Even Second Amendment rights groups acknowledge that Rahimi, who was involved in five shootings between 2020 and 2021, should not have access to guns. In 2019, Rahimi pulled out a gun and fired at a passerby who witnessed him dragging his girlfriend through a parking lot. Months later, after getting into an accident, he repeatedly shot at the other driver. In 2021, he fired several times after a friend’s credit card was declined at a burger joint.

But those groups, including the National Rifle Association, argue that Rahimi should have his guns confiscated only after he has been convicted of the crimes. The federal law that bars people from owning guns because of a restraining order, those groups say, is inconsistent with the way courts have historically viewed punishment.

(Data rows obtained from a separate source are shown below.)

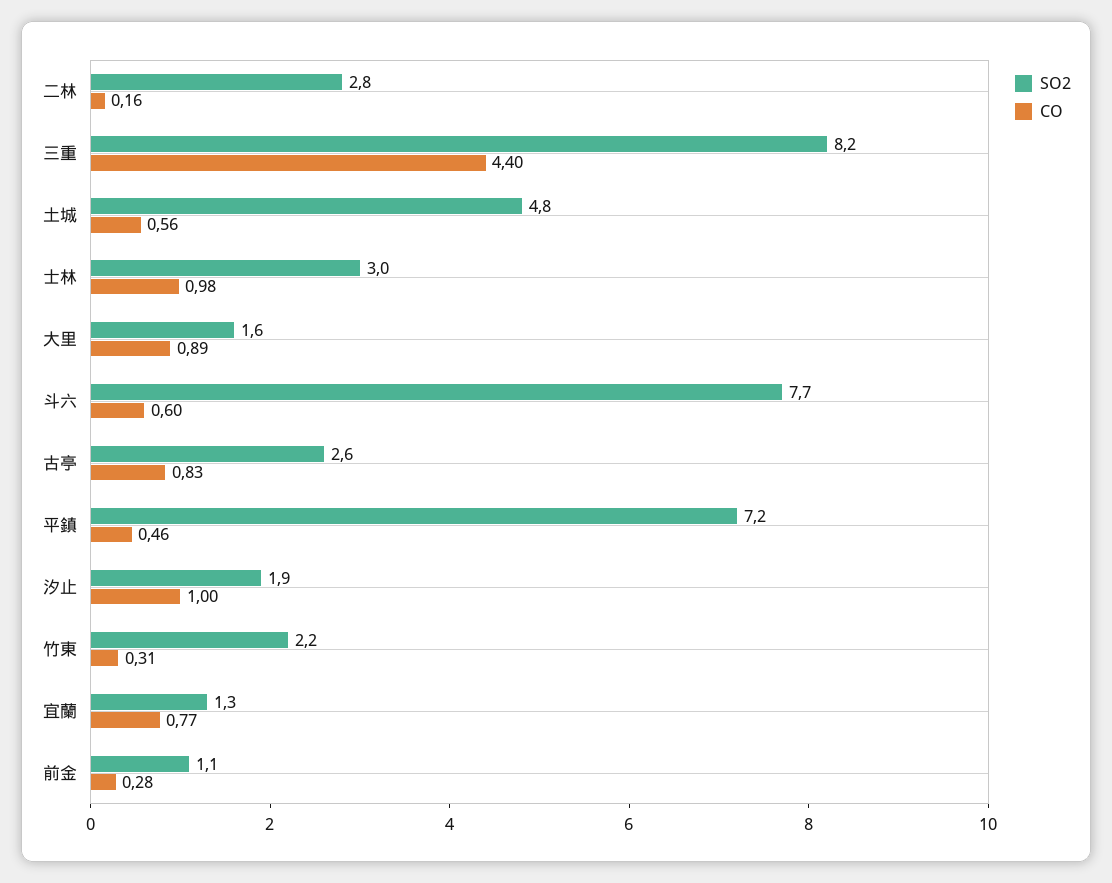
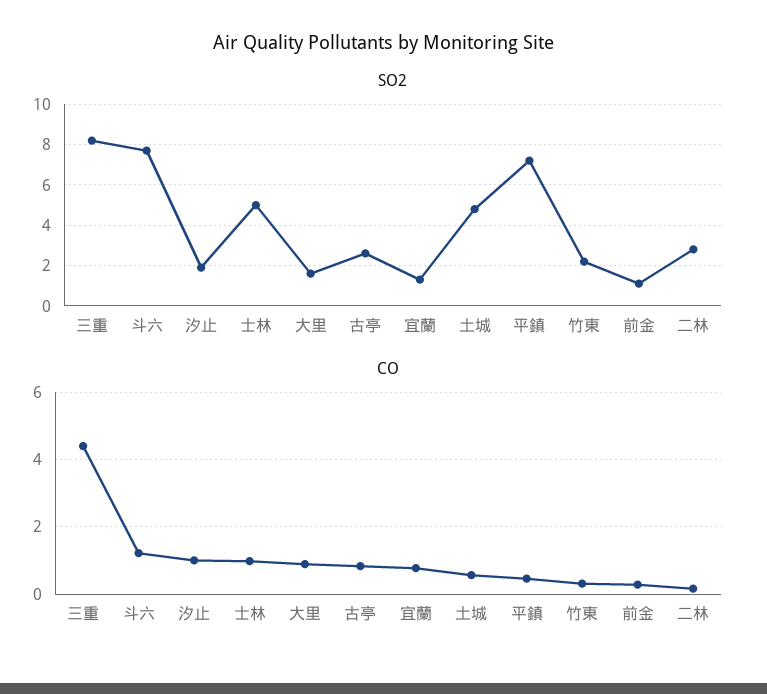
SO2, 士林: 3 -> 5
CO, 斗六: 0.6 -> 1.2

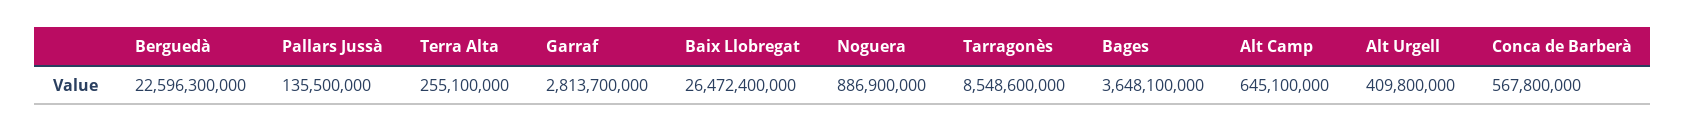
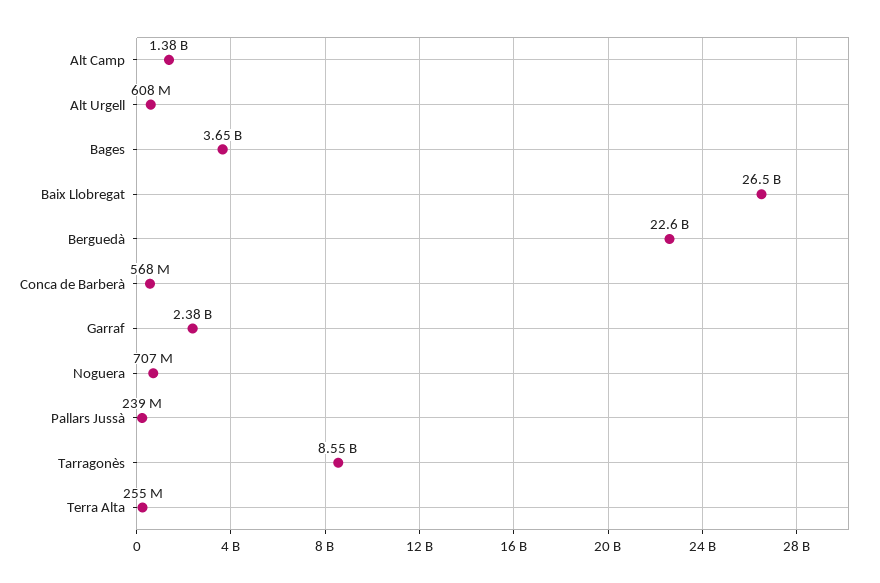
Pallars Jussà: 135500000 -> 239000000
Garraf: 2813700000 -> 2380000000
Noguera: 886900000 -> 707000000
Alt Camp: 645100000 -> 1380000000
Alt Urgell: 409800000 -> 608000000

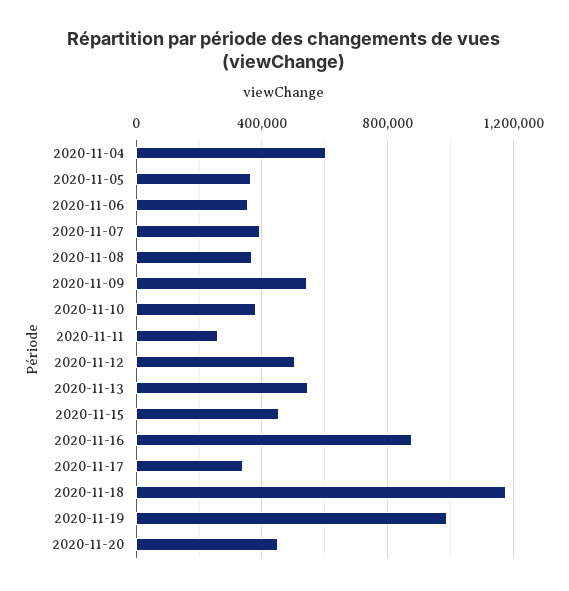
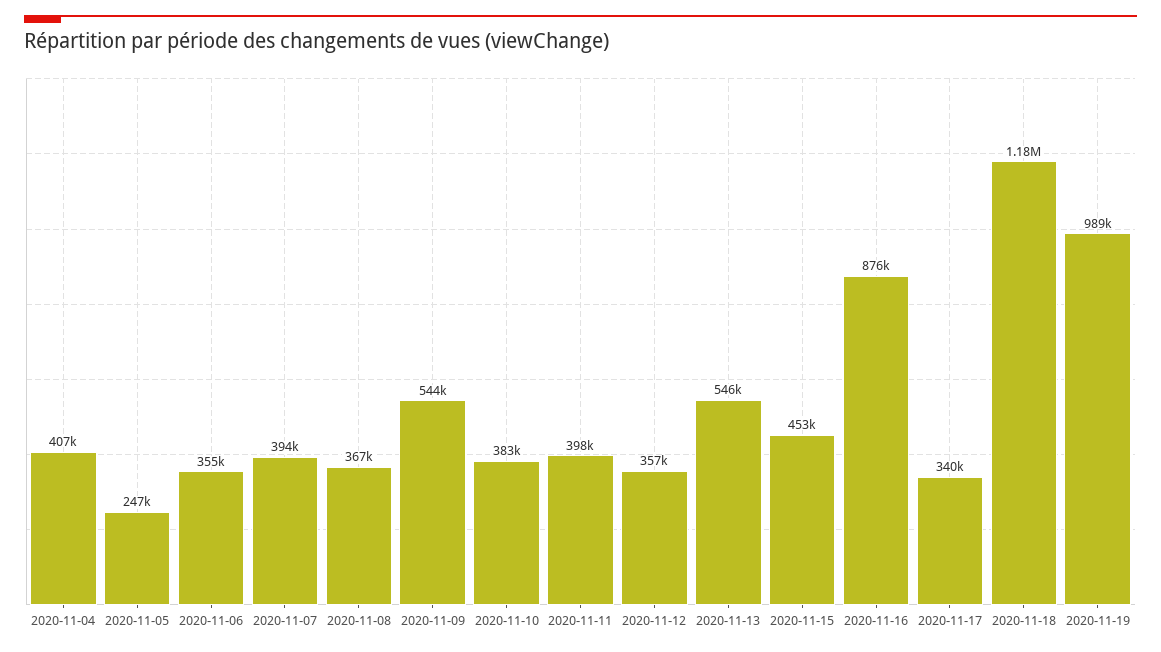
2020-11-04: 600000 -> 407000
2020-11-05: 350000 -> 247000
2020-11-11: 250000 -> 398000
2020-11-12: 500000 -> 357000
2020-11-20: 450000 -> none

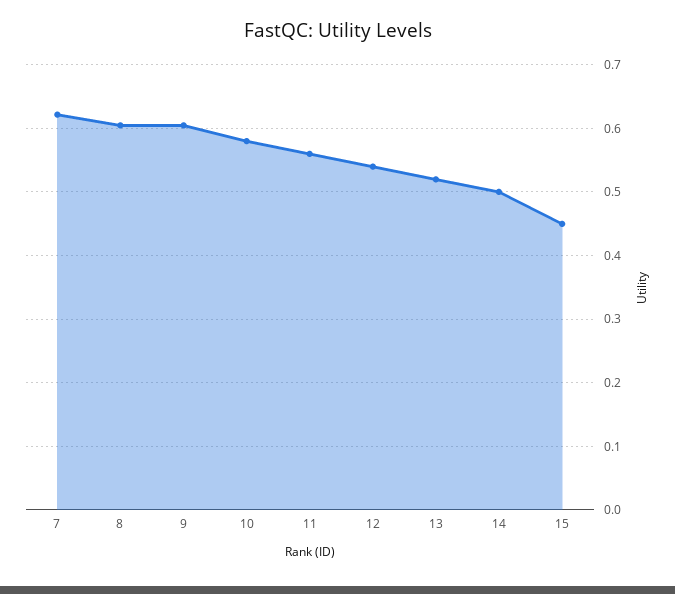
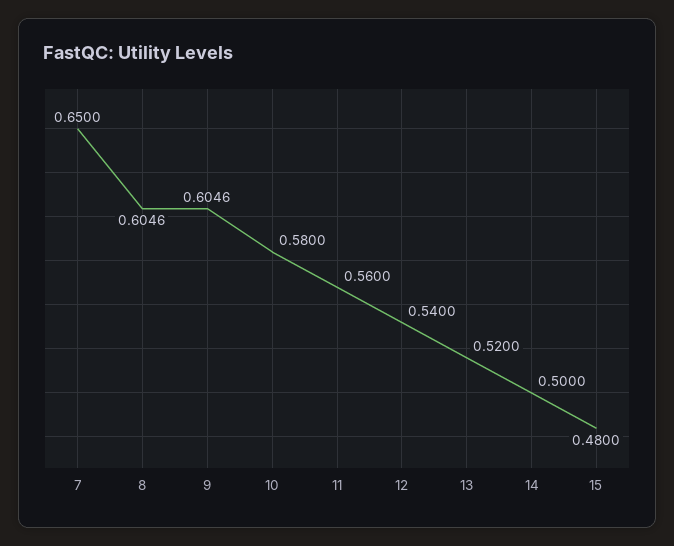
7: 0.62 -> 0.65
15: 0.45 -> 0.48

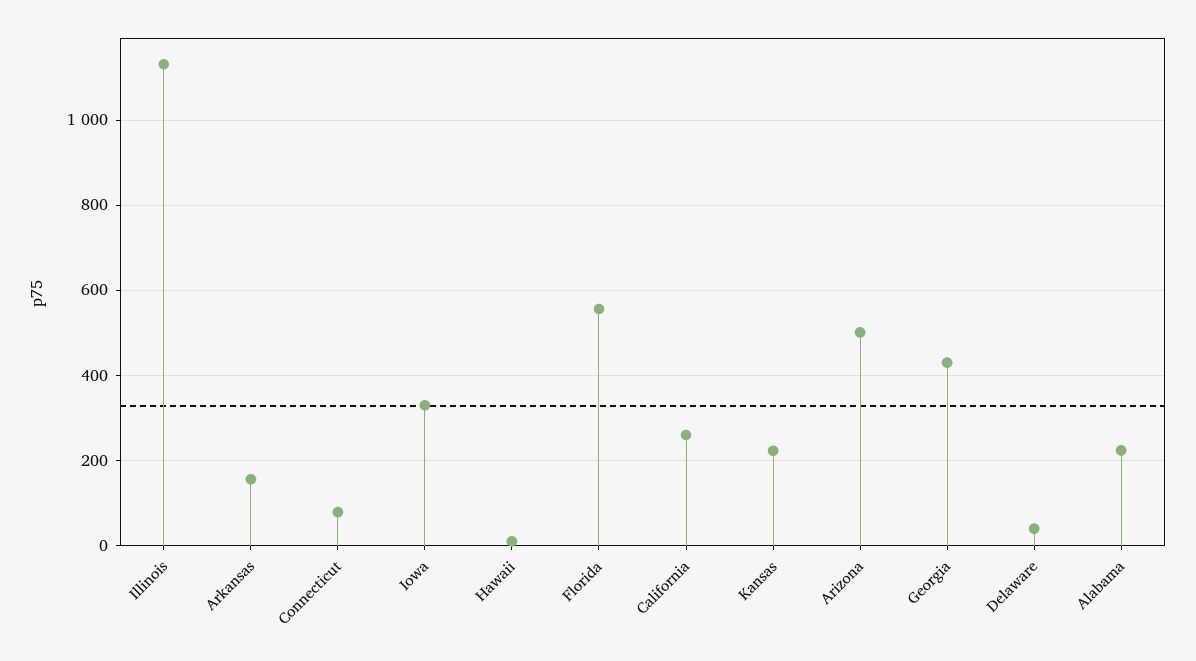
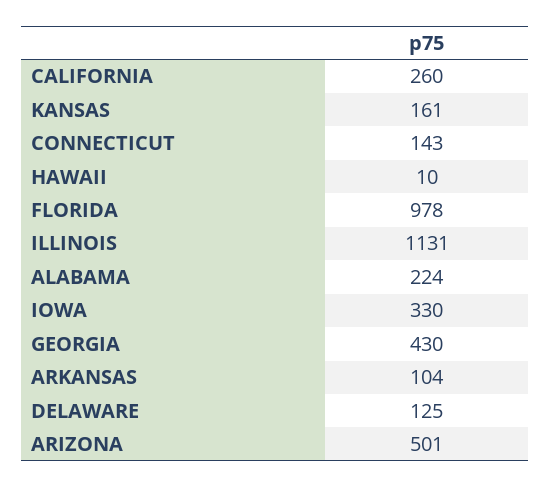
Arkansas: 160 -> 104
Connecticut: 80 -> 143
Florida: 560 -> 978
Kansas: 220 -> 161
Delaware: 40 -> 125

“Rahimi should not only lose his Second Amendment liberties, but he should also lose all of his liberties − if the allegations against him are ultimately proven true with sufficient due process,” the National Rifle Association told the Supreme Court in a brief last month. “But constitutional safeguards cannot be set aside to obtain those ends.”

The historical view will be central to the discussion Tuesday. That’s because the Supreme Court handed down a major decision just last year in which a majority of the court said that state and federal gun regulations must be “consistent with this nation’s historical tradition of firearm regulation” to survive court challenges.

While the law made no reference to guns and domestic violence at the time of the nation’s founding, gun control groups say there is plenty of history around the idea of states banning dangerous people possessing guns. That, they argue, should be enough to uphold Rahimi’s conviction and protect similar gun prohibitions.

Advocates for ending domestic abuse say women are five times more likely to die from domestic violence if the abuser has access to a gun.

In a handwritten letter from jail, Rahimi apologized for going down “a wrong path” and wrote that he would no longer carry a gun, according to a report this week in the New York Times.

“I will make sure for sure this time that when I finish my time being incarcerated to stay the faithful, righteous person I am this day,” Rahimi wrote. He added that he wanted “to stay away from all firearms and weapons, and to never be away from my family again.”

The law at issue in the case also includes other prohibitions, barring guns for people who are addicted to drugs or who were convicted of felonies. While those provisions are not directly at issue in the case, they could be undermined or bolstered by the Supreme Court’s decision.